Second Most Common Error:

Poor SIMPLIFY execution - Arithmetic errors: Students correctly identify that they need to solve \(60 + 55 + x = 180\), but make calculation errors. For example:

• Incorrectly adding: \(60 + 55 = 125\) (correct) but then subtracting: \(180 - 125 = 55\) (correct process, but then writing down 55° as the answer)
• Confusing which angle is which and thinking \(x = 55°\)

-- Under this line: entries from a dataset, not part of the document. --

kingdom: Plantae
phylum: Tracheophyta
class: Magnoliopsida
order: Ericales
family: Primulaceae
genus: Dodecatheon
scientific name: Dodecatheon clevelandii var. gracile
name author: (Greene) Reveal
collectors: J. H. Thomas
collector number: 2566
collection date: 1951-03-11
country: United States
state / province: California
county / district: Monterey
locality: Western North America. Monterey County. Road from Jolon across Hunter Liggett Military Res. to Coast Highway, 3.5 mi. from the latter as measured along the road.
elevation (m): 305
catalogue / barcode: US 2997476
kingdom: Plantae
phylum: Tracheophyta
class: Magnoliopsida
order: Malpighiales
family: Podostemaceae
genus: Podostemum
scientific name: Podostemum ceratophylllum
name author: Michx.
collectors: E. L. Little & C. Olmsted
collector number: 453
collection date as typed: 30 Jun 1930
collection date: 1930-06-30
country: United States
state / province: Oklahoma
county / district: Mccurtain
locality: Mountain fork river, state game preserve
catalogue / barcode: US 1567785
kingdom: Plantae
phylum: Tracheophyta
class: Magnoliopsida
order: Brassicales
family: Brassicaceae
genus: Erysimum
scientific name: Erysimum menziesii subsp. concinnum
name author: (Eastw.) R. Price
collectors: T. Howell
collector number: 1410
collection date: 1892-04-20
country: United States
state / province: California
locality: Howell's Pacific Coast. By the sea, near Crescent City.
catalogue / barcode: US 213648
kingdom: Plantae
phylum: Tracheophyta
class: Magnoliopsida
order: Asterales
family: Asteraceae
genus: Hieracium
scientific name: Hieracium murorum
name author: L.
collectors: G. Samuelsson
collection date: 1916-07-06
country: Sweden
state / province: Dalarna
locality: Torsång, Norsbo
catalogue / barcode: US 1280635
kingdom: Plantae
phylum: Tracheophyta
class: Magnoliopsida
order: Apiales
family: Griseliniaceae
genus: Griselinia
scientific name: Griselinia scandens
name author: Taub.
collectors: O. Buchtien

This may lead them to select Choice A (55).

The Bottom Line:

This problem requires multi-step geometric reasoning, not just formula application. Students must bridge three separate concepts: (1) supplementary angles, (2) parallel line properties with transversals, and (3) triangle angle sum. Missing any link in this chain breaks the solution path. The key challenge is recognizing that the exterior angle's supplement creates an alternate interior angle relationship with the parallel lines—without this insight, students cannot access the angle they need to complete the triangle angle sum.